In other respects, Bruggen is a sophisticated romantic. His tempo for the first movement, like Hogwood's, is in the region of 48 bars to the minute, but unlike the classical direct Hogwood he drops back at fig. C to a lingering espressivo 40. The pulse is one Furtwangler or Koussevitzky might have approved. But the textures are much clearer. Inner voices have an almost balletic brilliance of movement, and the sound of the horns and trumpets grinding out the excruciating climax to the first movement development is something not even a Toscanini or a Monteux could draw from modern instruments. The first movement also benefits from having its exposition repeat and trumpets at bar 658 sticking to simple repetitions on the dominant with a proper ff tutti 13 bars later.

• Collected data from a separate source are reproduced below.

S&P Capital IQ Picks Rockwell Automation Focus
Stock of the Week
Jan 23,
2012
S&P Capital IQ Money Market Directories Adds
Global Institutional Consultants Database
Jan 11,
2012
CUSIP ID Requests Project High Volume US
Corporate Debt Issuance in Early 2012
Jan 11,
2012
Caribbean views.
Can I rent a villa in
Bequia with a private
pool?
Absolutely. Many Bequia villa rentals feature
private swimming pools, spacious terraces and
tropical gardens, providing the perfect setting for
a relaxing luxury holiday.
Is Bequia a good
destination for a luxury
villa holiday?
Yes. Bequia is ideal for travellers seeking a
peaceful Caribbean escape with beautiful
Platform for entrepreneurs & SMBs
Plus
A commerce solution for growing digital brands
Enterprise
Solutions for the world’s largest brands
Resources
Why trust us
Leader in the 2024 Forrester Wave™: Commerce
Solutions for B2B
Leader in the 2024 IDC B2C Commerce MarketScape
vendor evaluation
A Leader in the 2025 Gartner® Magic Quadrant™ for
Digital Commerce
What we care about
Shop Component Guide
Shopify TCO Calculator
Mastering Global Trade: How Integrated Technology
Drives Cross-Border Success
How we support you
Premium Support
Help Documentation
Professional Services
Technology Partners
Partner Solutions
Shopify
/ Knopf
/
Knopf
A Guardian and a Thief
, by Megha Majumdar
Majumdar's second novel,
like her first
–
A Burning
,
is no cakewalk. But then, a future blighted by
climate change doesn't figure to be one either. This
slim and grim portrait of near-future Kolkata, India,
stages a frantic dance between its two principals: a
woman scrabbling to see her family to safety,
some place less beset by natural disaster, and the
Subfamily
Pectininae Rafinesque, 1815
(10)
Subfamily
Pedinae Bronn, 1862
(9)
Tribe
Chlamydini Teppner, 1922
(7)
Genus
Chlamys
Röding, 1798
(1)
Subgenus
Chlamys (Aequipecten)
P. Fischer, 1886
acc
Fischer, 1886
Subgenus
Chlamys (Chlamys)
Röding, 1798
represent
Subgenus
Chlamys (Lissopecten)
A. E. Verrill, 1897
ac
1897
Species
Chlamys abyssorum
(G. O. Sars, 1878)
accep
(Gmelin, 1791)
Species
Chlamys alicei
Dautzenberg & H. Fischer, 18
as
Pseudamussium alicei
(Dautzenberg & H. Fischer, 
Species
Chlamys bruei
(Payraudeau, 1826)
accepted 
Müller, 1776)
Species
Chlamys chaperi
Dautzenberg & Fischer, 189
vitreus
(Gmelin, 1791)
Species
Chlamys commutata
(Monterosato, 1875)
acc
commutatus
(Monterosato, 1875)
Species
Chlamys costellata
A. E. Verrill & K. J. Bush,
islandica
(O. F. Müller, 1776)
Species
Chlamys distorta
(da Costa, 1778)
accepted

The last two movements are played with a good deal of zest. The Scherzo is rapid and rumbustious and there are some quickish tempos in parts of the finale. The rhythm isn't always very steady in the finale and in the heat of the moment of the live performances there are moments of raggedness in pitching and chording which Hogwood's players generally avoid. But you might argue that this merely adds to the defiant, explosive, unpredictable mood of the music as Bruggen conceives it.
Certainly, Bruggen catches very vividly, and with some mature, responsible music-making, the work's many-sidedness. As for the recording, it conveys with admirable clarity and a decent degree of in-hall reverberative spaciousness the gunpowder-keg sonorities of this remarkable music.